7. Why This Matters for Policy and Market Design
These two ordinary days expose several uncomfortable truths.
· Annual peak demand is a poor planning metric. Resource adequacy must be season- and time-specific.
· Renewable energy targets cannot substitute for capacity planning.
· Battery storage has asymmetric value, with its highest system value in winter evening peaks.
· Energy-only markets under-price reliability, and tariffs and procurement must reflect time and season.

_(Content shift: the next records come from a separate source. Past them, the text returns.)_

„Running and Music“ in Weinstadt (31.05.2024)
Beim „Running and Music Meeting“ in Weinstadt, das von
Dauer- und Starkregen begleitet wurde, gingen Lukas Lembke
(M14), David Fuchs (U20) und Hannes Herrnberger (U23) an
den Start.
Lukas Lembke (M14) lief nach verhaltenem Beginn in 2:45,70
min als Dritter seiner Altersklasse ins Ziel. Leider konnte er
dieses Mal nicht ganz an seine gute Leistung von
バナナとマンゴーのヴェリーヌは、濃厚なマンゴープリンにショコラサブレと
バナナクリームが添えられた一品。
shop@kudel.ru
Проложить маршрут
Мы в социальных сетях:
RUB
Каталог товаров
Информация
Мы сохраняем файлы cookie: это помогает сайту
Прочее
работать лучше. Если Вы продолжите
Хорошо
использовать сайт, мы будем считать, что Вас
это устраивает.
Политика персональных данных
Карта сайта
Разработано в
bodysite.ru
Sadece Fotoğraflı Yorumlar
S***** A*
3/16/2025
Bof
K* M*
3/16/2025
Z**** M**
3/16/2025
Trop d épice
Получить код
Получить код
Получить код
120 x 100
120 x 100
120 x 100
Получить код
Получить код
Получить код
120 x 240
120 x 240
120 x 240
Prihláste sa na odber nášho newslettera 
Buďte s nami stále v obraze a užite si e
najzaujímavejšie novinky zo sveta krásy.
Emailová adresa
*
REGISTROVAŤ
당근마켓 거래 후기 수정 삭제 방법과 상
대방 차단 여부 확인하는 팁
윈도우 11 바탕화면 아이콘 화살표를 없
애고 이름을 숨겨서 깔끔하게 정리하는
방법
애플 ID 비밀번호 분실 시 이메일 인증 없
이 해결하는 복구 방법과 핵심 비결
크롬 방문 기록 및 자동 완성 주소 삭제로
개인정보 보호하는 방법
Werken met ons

The Resource Adequacy Guidelines issued by the Ministry of Power / CEA (https://static.pib.gov.in/WriteReadData/specificdocs/documents/2023/jun/doc2023628218801.pdf) do not mandate the use of Effective Load Carrying Capability (ELCC) for assessing capacity contribution, even in systems where renewable energy capacity exceeds 50%. Instead, the Guidelines continue to rely on deterministic capacity credit approaches, which implicitly assume fixed, average availability values for different resource types. While earlier guidance and technical discussions had referenced the use of production-cost and adequacy models such as PLEXOS, recent official communications have increasingly promoted STELLAR, an indigenously developed resource adequacy tool. Notably, the launch version of STELLAR had explicit limitations in modelling ELCC for variable renewable resources, although it is now claimed that these limitations have been addressed through a subsequent plug-in. However, despite these assertions, almost all of the Resource Adequacy Reports published so far—at national or state level (https://cea.nic.in/resource-adequacy-study-report/?lang=en) —have applied an ELCC-based methodology; all continue to use capacity credit assumptions. This creates a clear disconnect between the theoretical importance of coincidence-based capacity valuation in high-RE systems and the methods actually being used for adequacy planning in India.
Conclusion
June 9 and December 31 both reached 241 GW. The summer peak stressed ramps and flexibility; the winter peak tested the foundations of system adequacy. Planning frameworks, market designs, and policy narratives that fail to distinguish between these realities will continue to misallocate capital and misprice risk.
The lesson is simple but profound: 241 GW in June is not the same as 241 GW in December—and designing the power system as if it were is a mistake India can no longer afford.